Guida destacou a importância da presença da Ufac em um espaço voltado ao diálogo internacional e à construção de parcerias acadêmicas. Segundo a reitora, a aproximação entre Brasil e África por meio da educação, da pesquisa, da inovação e da troca de experiências permite avançar em soluções conjuntas para desafios comuns. “Temos histórias, identidades e desafios que nos aproximam, e a universidade tem um papel fundamental nessa conexão”, afirmou.
O fórum é uma iniciativa liderada pelo MEC, pela Coordenação de Aperfeiçoamento de Pessoal de Nível Superior e pela Associação Nacional dos Dirigentes das Instituições Federais de Ensino Superior. A programação reúne reitores, pró-reitores e assessores de cooperação internacional de universidades federais, estaduais e privadas do Brasil, além de representantes de universidades africanas mobilizadas pela Associação de Universidades Africanas.

A proposta do encontro é ampliar as relações acadêmicas entre Brasil e África, com a construção de novos acordos institucionais, programas de mobilidade estudantil, intercâmbio científico e cooperação em áreas estratégicas como agricultura, energias renováveis, mineração, petróleo e gás, setor aeroespacial, inteligência artificial e ciências humanas.

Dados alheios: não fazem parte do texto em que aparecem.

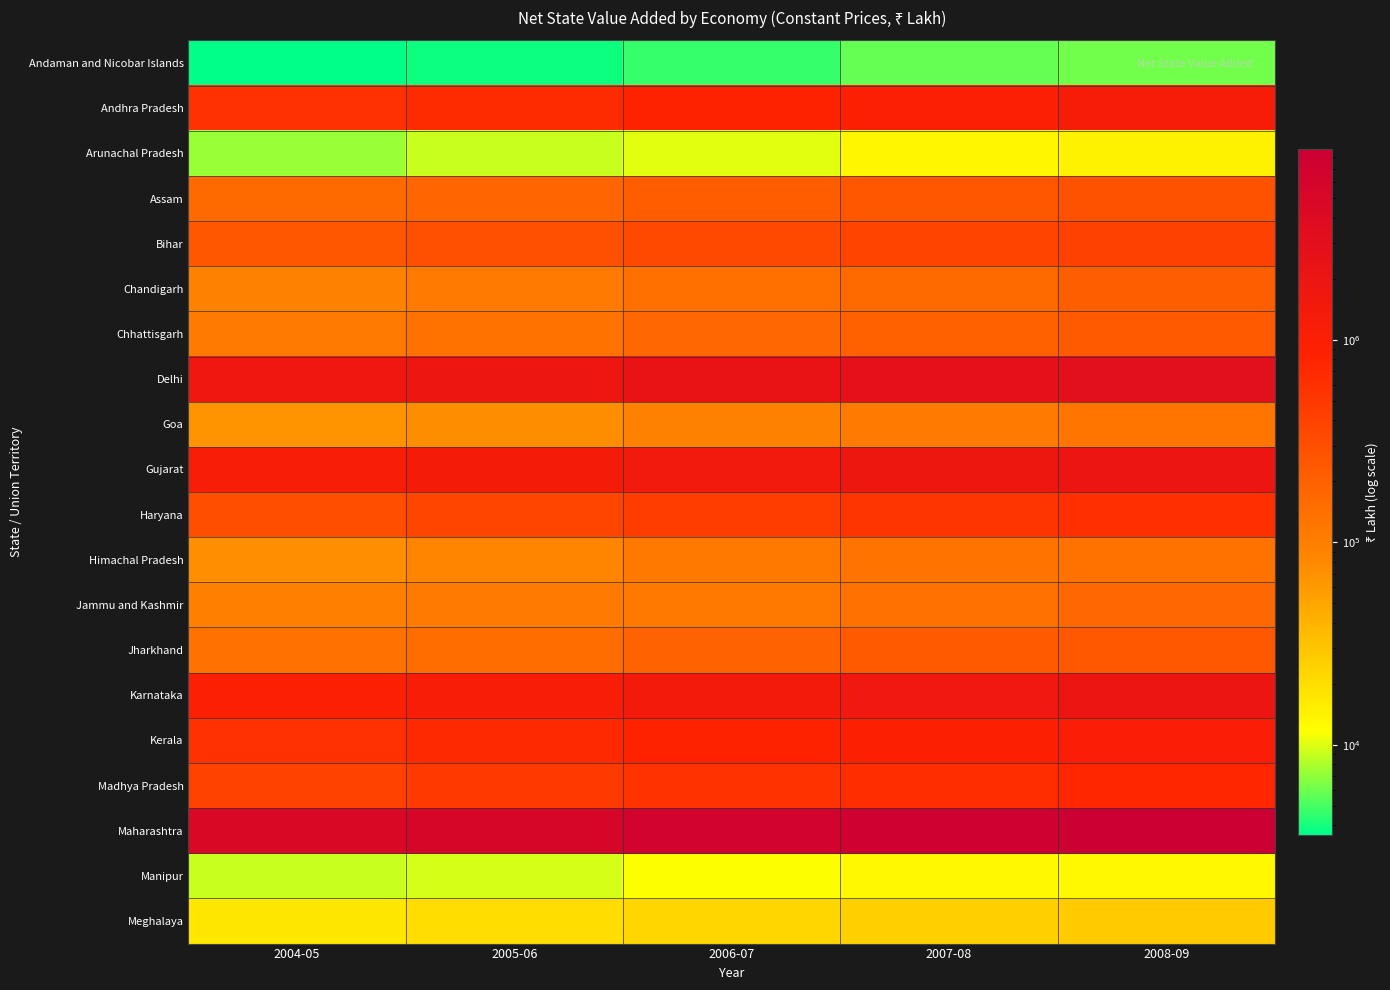

Reading right to left, what are all the values shown in this chart?

Andaman and Nicobar Islands: 2008-09=6127	2007-08=5700	2006-07=4602	2005-06=3864	2004-05=3580
Andhra Pradesh: 2008-09=1196204	2007-08=991608	2006-07=814643	2005-06=674770	2004-05=587454
Arunachal Pradesh: 2008-09=14255	2007-08=13586	2006-07=10212	2005-06=9068	2004-05=7377
Assam: 2008-09=278135	2007-08=248612	2006-07=217255	2005-06=177975	2004-05=158850
Bihar: 2008-09=415142	2007-08=386183	2006-07=346152	2005-06=289353	2004-05=254054
Chandigarh: 2008-09=211314	2007-08=159082	2006-07=140592	2005-06=111605	2004-05=95423
Chhattisgarh: 2008-09=226694	2007-08=196172	2006-07=171152	2005-06=132238	2004-05=109306
Delhi: 2008-09=3052345	2007-08=2674892	2006-07=2273736	2005-06=1800417	2004-05=1604252
Goa: 2008-09=123961	2007-08=110364	2006-07=94097	2005-06=75261	2004-05=66929
Gujarat: 2008-09=1939900	2007-08=1765500	2006-07=1519100	2005-06=1315800	2004-05=1113100
Haryana: 2008-09=606690	2007-08=542256	2006-07=454794	2005-06=370123	2004-05=297988
Himachal Pradesh: 2008-09=132530	2007-08=130450	2006-07=112188	2005-06=86313	2004-05=71855
Jammu and Kashmir: 2008-09=170197	2007-08=135796	2006-07=113600	2005-06=111231	2004-05=96705
Jharkhand: 2008-09=241575	2007-08=225918	2006-07=191716	2005-06=154884	2004-05=134787
Karnataka: 2008-09=1919887	2007-08=1664870	2006-07=1400382	2005-06=1166413	2004-05=1003298
Kerala: 2008-09=1076139	2007-08=959981	2006-07=828586	2005-06=707455	2004-05=594202
Madhya Pradesh: 2008-09=760780	2007-08=645878	2006-07=572631	2005-06=477024	2004-05=402691
Maharashtra: 2008-09=8751278	2007-08=7612821	2006-07=6460245	2005-06=5408113	2004-05=4649880
Manipur: 2008-09=12938	2007-08=13023	2006-07=11573	2005-06=9771	2004-05=9009
Meghalaya: 2008-09=27385	2007-08=24657	2006-07=22594	2005-06=20160	2004-05=17277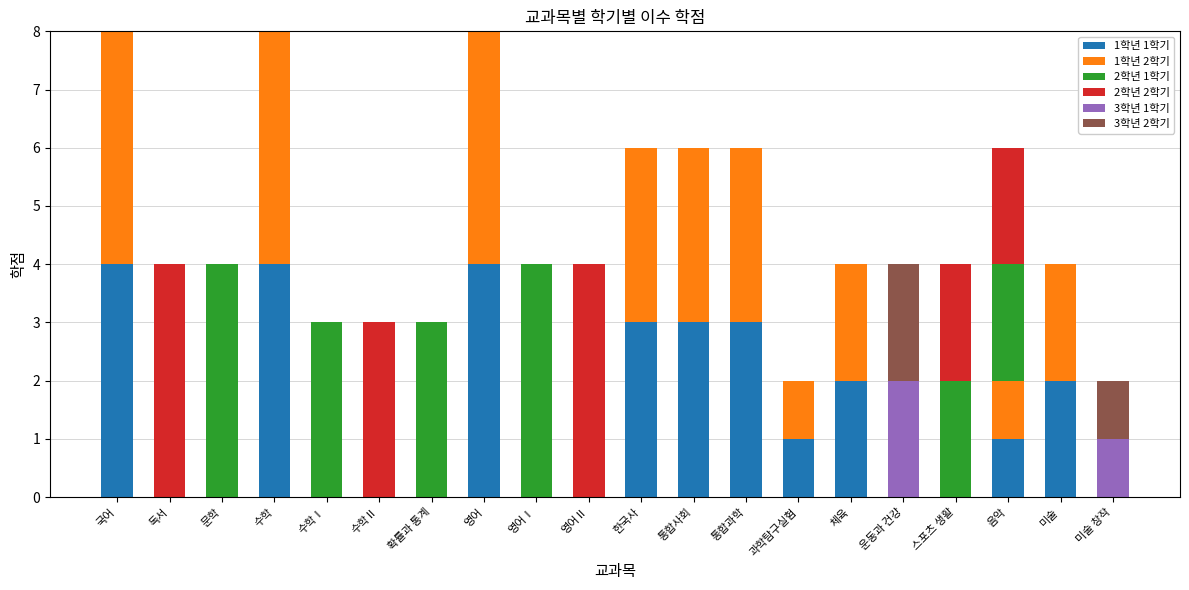

The 1학년 1학기 series shows 0 at 영어Ⅰ. True or false?

True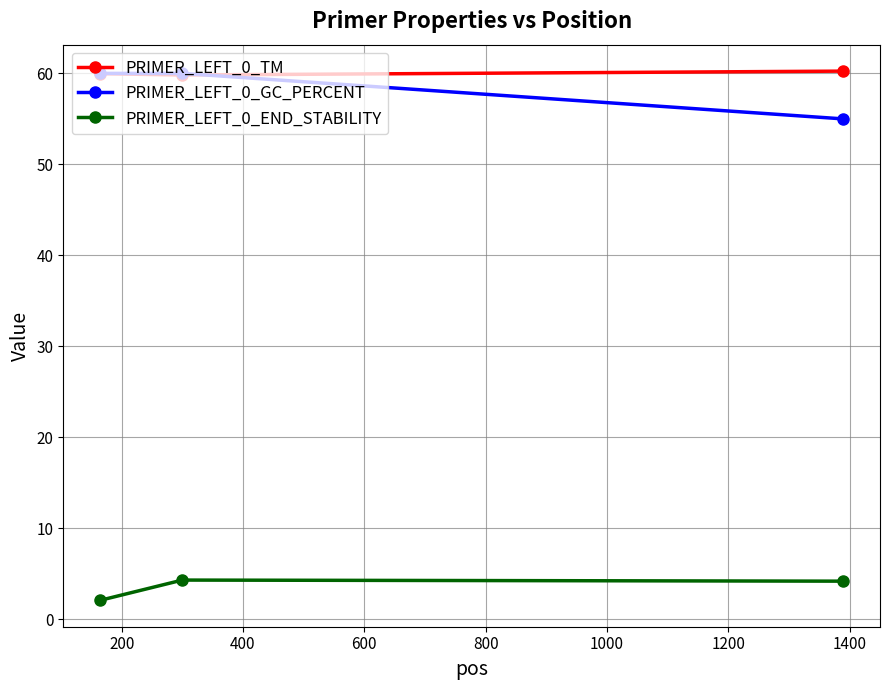

At how many categories does at least one series exceed 19?

3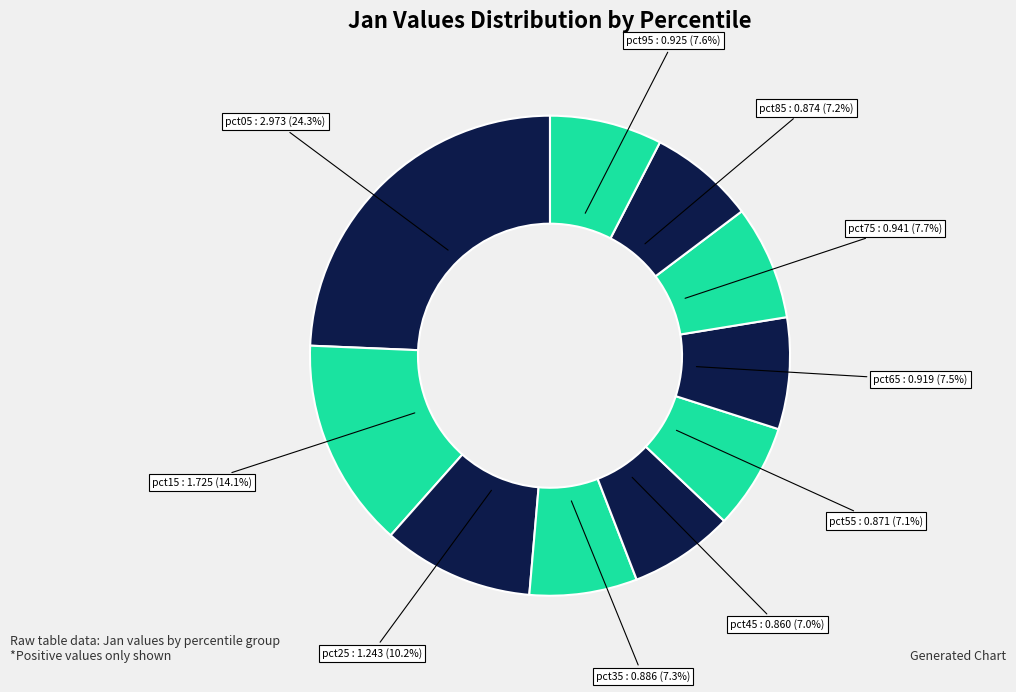

The pct15 slice represents 14% of the pie. True or false?

True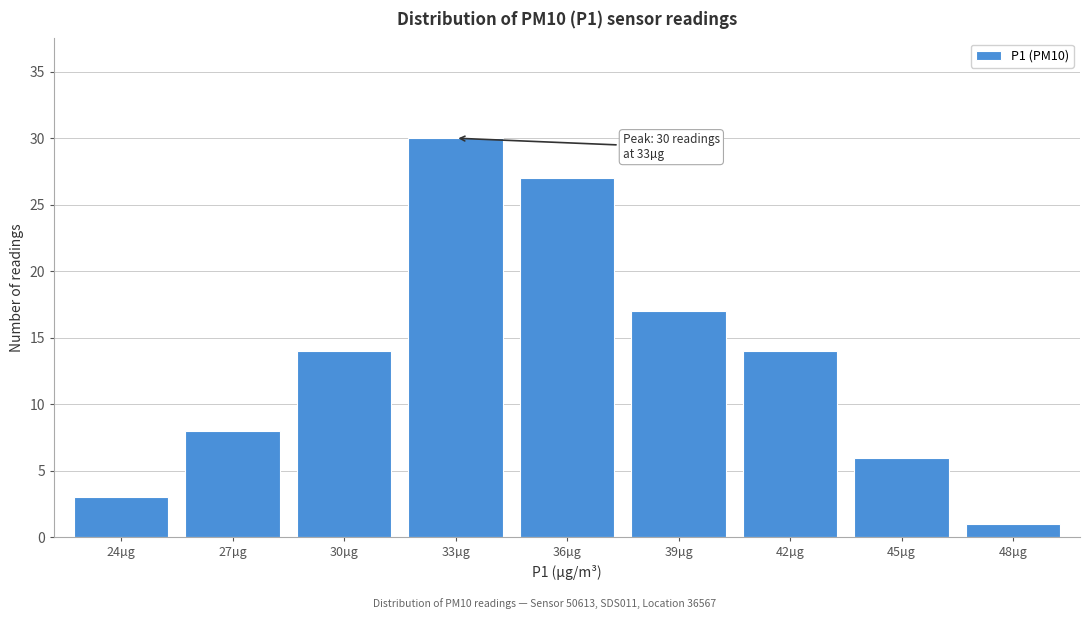

Reading left to right, transcribe all the data shown in this chart.

3	8	14	30	27	17	14	6	1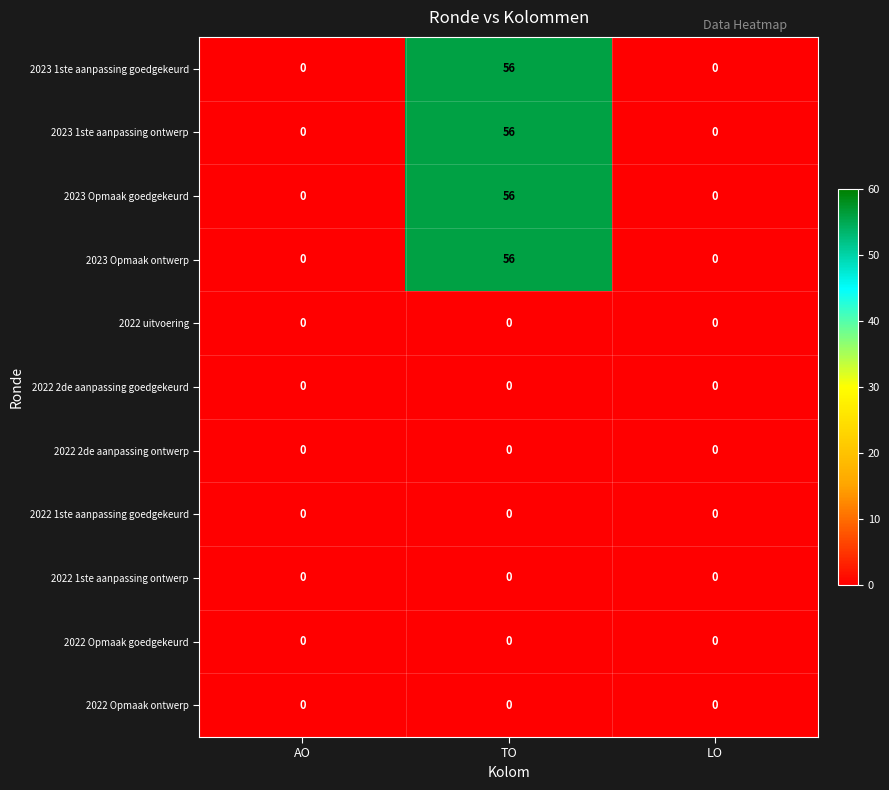

At which category is the sum across all series the highest?

TO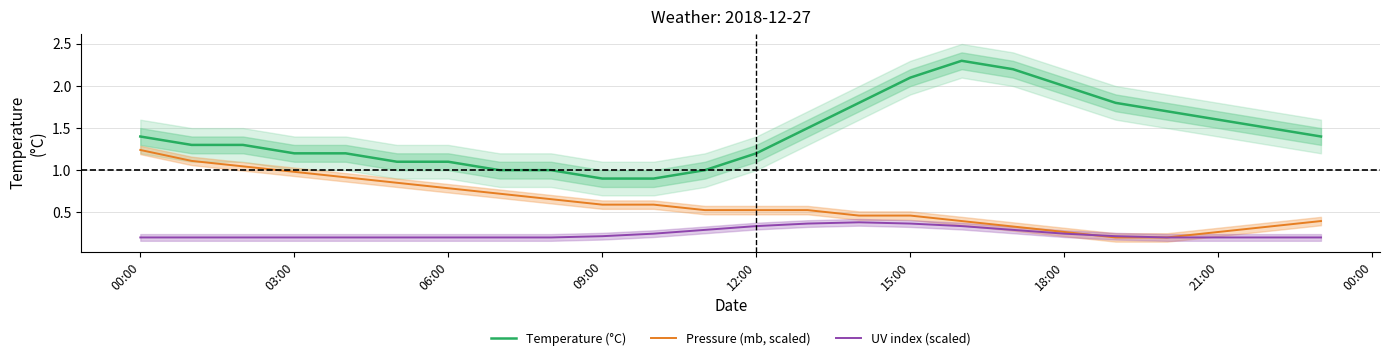

Is it true that Pressure (mb, scaled) equals 0.8 at 12:00?

False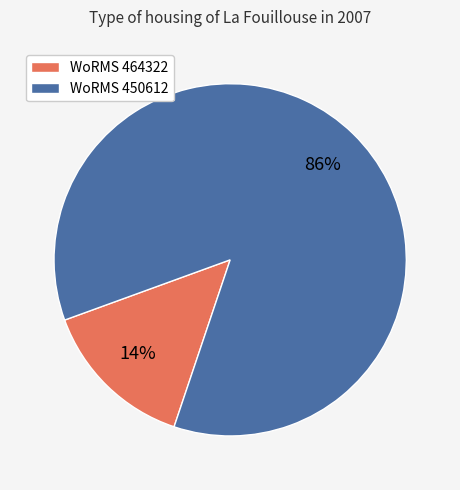

True or false: WoRMS 464322 accounts for 14% of the total.

True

A programação inclui painéis temáticos, reuniões bilaterais, workshops e sessões voltadas à construção de novas parcerias universitárias. Ao final do evento, os resultados e compromissos construídos serão formalizados na Carta de Brasília do 1º Fórum de Reitores Brasil-África, documento que deve orientar os próximos passos da cooperação entre universidades brasileiras e africanas.